When Hadley doesn’t answer, I test the knob.

The door’s unlocked. I shout Hadley’s name, then use the wall phone to dial 9-1-1, before sprinting the last half mile through the trees to Burkehaven.

Thick, black smoke fills the air.

The half-constructed house on the point is in flames. At the dock, a maroon Bryant 219, the same type of motorboat we have tied to our dock at home, the same type Andrea Haviland floated in yesterday afternoon as she yelled into her bullhorn, tugs at a single line.

Glass shatters. Flames shoot toward the sky.

I shout Reid’s name, then Mrs.
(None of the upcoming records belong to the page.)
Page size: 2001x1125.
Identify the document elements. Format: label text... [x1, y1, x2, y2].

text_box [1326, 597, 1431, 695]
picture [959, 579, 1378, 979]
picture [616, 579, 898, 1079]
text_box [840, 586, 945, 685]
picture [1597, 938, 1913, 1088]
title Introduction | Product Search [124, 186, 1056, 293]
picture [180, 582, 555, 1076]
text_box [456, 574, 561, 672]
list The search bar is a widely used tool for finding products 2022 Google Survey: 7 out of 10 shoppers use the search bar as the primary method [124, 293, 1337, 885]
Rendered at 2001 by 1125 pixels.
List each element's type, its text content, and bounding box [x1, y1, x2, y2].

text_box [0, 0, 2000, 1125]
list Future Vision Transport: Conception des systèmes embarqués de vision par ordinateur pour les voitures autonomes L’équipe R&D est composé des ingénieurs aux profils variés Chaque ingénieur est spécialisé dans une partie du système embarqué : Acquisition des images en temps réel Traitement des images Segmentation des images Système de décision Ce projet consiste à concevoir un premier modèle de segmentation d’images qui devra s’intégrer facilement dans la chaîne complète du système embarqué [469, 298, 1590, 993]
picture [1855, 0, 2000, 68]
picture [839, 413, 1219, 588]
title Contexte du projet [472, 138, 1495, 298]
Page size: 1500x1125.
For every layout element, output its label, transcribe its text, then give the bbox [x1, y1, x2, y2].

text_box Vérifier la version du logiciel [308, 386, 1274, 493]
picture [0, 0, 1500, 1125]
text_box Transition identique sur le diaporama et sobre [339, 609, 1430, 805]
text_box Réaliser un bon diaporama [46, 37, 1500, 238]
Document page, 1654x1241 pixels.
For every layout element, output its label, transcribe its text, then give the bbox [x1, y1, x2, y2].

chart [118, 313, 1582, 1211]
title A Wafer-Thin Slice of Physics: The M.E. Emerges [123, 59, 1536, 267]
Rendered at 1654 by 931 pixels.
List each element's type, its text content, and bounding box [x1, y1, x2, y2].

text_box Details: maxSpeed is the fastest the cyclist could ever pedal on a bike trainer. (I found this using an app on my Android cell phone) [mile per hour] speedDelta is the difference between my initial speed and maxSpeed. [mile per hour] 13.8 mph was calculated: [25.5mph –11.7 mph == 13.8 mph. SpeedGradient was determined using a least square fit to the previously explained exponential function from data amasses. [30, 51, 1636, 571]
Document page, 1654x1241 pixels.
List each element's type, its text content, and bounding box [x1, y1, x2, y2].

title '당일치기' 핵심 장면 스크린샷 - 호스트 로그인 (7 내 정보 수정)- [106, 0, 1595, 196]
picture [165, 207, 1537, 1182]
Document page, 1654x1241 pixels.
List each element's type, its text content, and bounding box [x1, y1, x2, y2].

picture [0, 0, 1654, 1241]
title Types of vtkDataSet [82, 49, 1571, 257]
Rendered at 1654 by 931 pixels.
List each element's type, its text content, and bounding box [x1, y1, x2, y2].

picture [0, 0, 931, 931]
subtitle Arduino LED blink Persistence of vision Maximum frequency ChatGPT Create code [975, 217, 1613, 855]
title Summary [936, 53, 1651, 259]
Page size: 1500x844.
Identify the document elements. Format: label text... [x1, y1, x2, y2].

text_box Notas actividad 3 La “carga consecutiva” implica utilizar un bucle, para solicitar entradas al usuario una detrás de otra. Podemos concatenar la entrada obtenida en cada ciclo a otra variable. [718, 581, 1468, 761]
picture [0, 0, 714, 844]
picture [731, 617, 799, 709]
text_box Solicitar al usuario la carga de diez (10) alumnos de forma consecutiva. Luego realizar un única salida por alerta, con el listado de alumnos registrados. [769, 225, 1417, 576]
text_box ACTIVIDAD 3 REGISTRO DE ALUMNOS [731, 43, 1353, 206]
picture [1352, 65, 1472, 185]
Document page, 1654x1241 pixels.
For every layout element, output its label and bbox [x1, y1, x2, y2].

Haviland’s, wondering who could be here, who might be trapped in the fire, as I jog along the muddy path, shielding my face from the intense heat.

A shower of embers singes my skin, while smoke fills my lungs.

I throw myself into the frigid lake water.

As I emerge, someone stumbles from the house, silhouetted against the flames, and collapses in the courtyard.

“Who’s there?” I shout, pressing forward. “I’m coming.”

Behind me, something rustles. I turn. A tree limb swings. My head explodes with pain. And the world goes black.